| PROVIDED RECORDS |
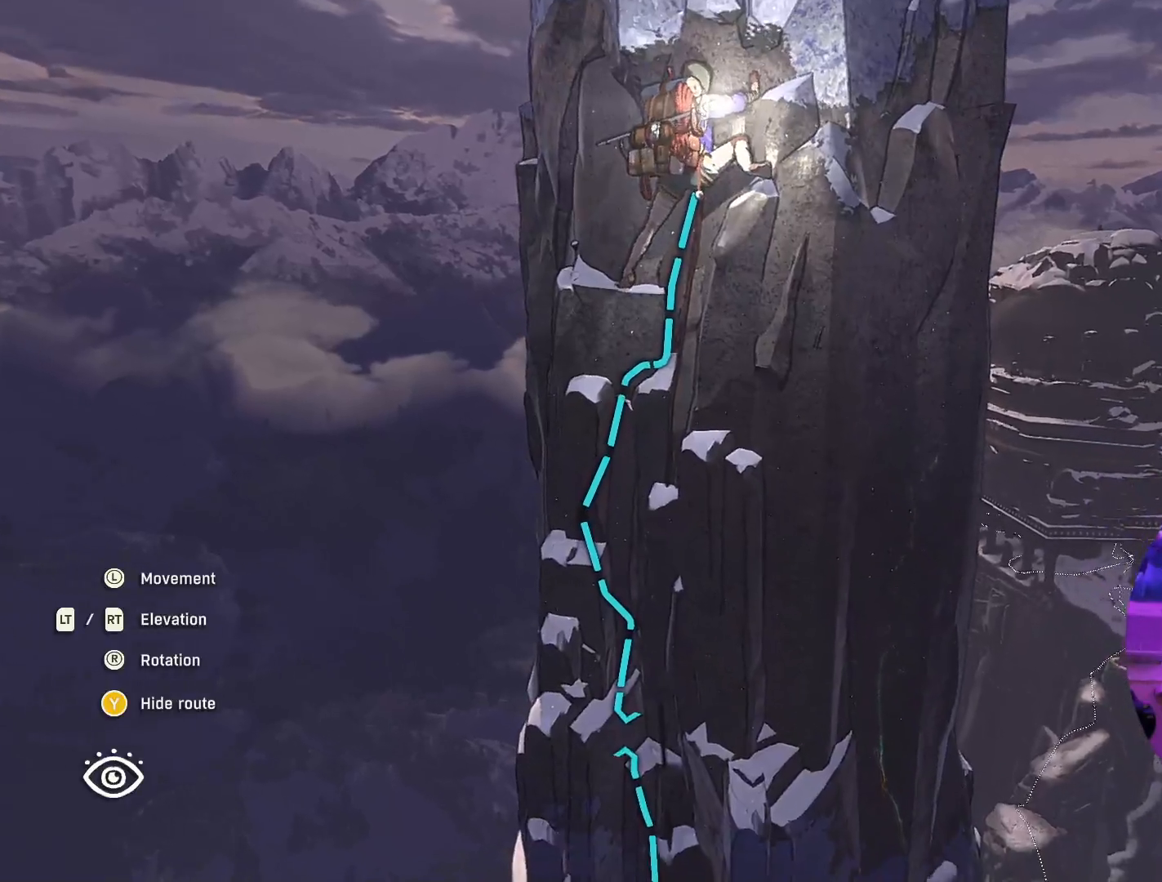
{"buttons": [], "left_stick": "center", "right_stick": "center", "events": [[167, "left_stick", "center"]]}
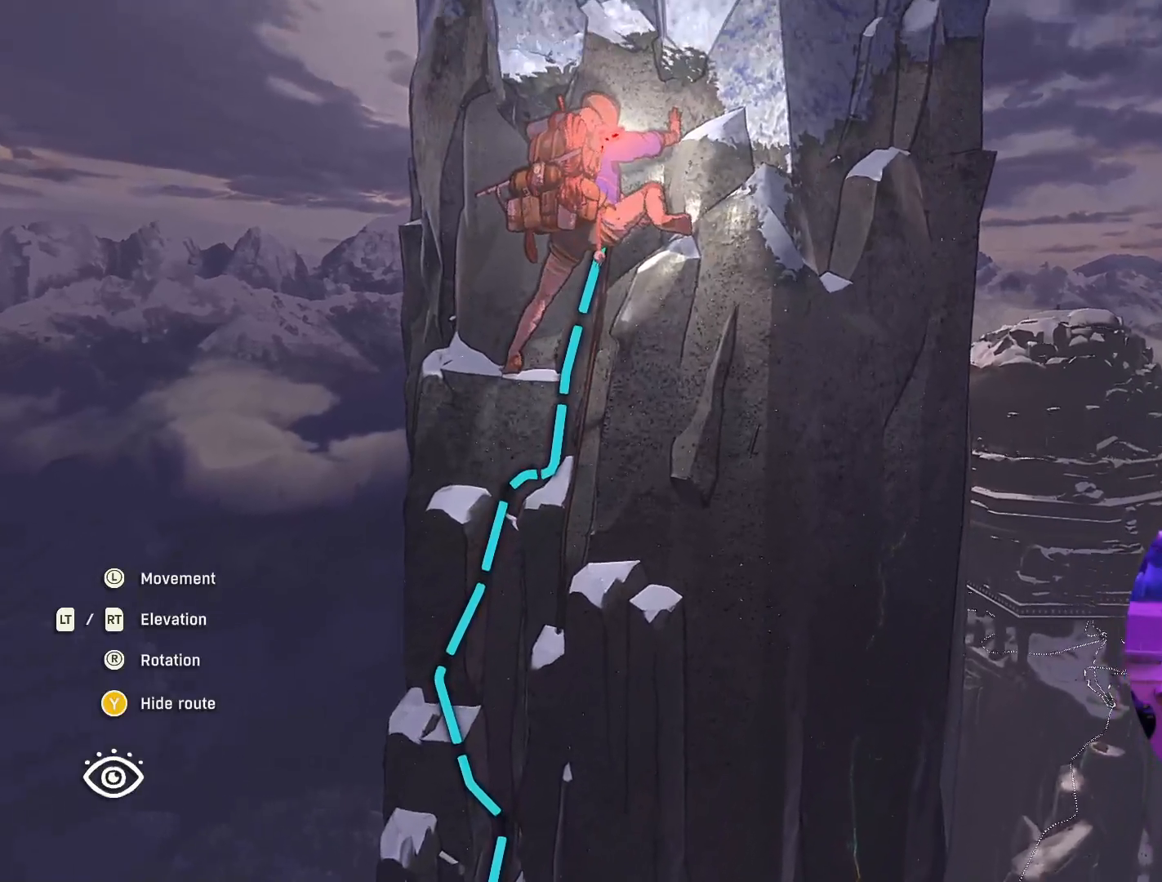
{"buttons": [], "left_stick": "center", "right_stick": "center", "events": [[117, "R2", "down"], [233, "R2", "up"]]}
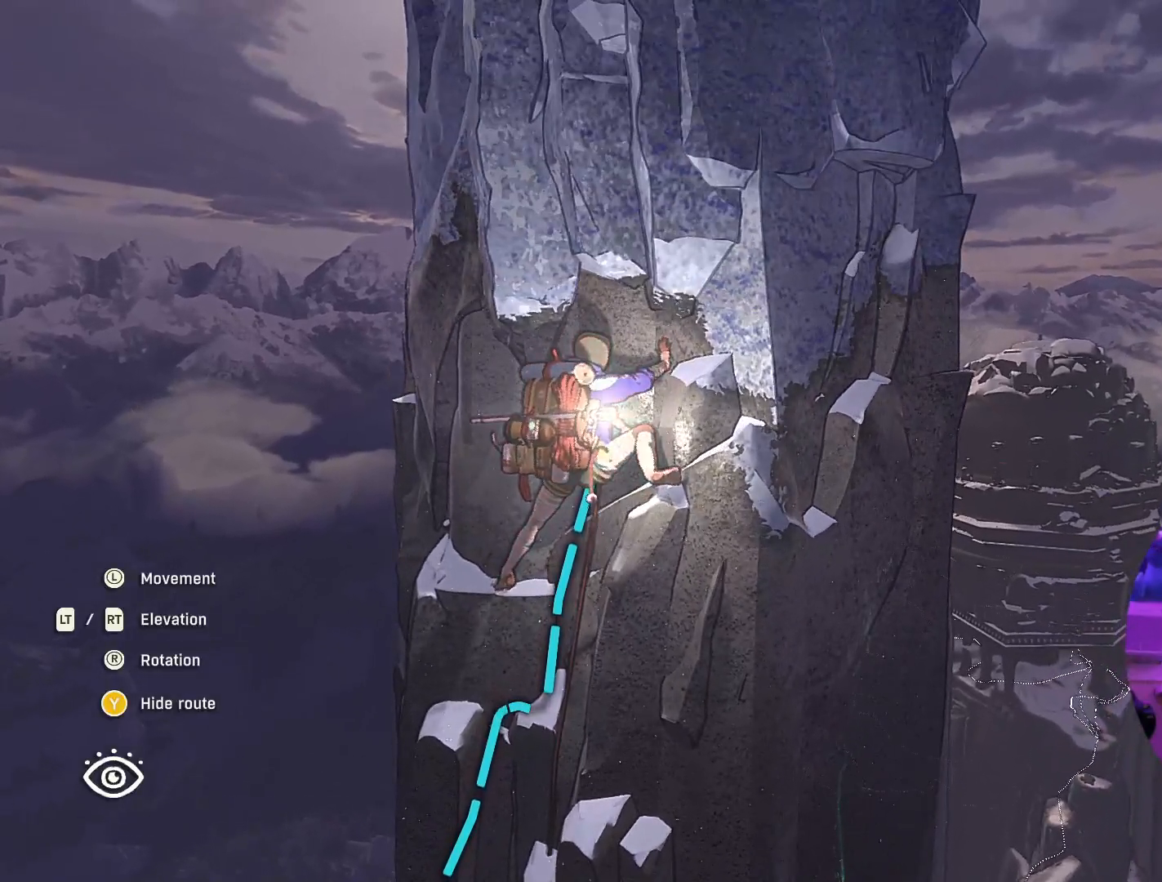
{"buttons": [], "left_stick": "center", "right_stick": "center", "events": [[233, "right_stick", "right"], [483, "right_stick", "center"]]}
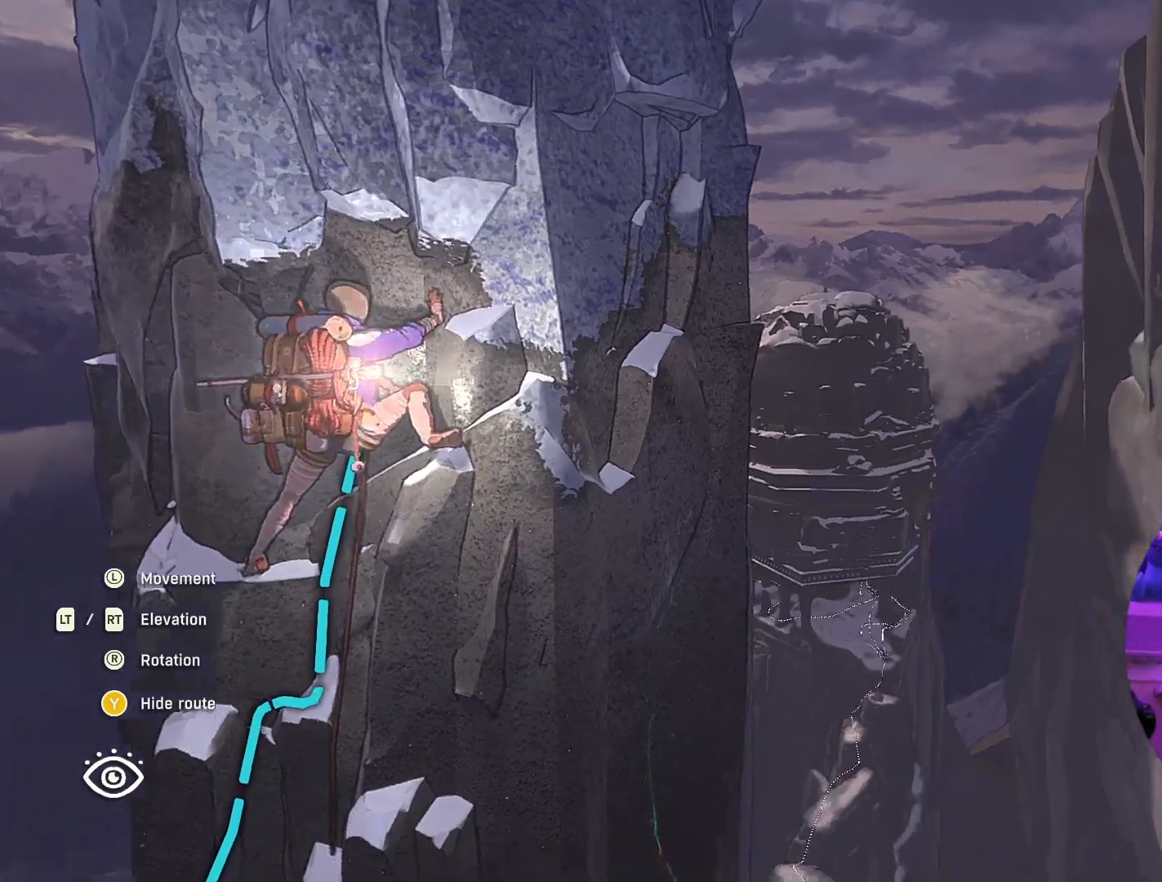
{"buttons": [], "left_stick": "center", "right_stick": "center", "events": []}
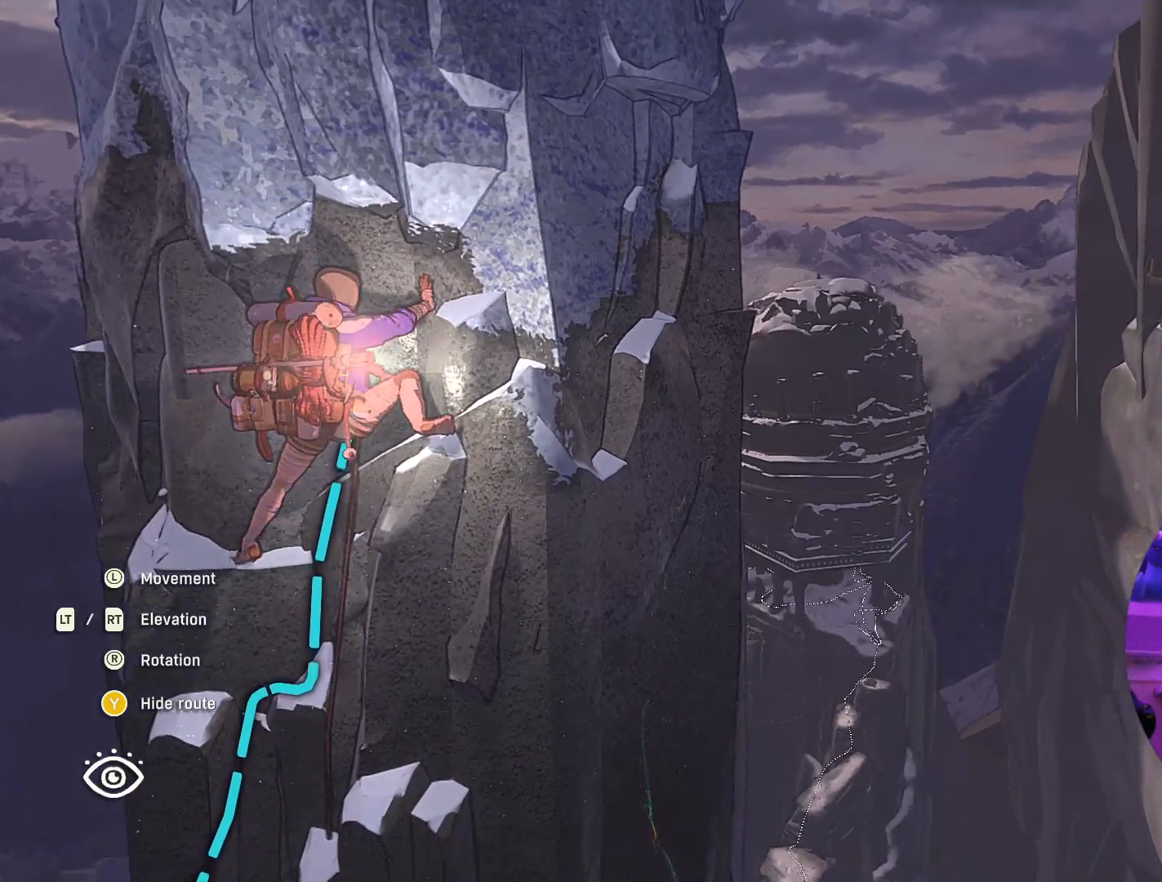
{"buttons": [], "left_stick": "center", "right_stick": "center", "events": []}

| TASK INSTRUCTIONS |
Reproduce the full listing verbatim so that only the pictures are missing.

| TASK ANSWER |
{"buttons": [], "left_stick": "center", "right_stick": "center", "events": [[167, "left_stick", "center"]]}
{"buttons": [], "left_stick": "center", "right_stick": "center", "events": [[117, "R2", "down"], [233, "R2", "up"]]}
{"buttons": [], "left_stick": "center", "right_stick": "center", "events": [[233, "right_stick", "right"], [483, "right_stick", "center"]]}
{"buttons": [], "left_stick": "center", "right_stick": "center", "events": []}
{"buttons": [], "left_stick": "center", "right_stick": "center", "events": []}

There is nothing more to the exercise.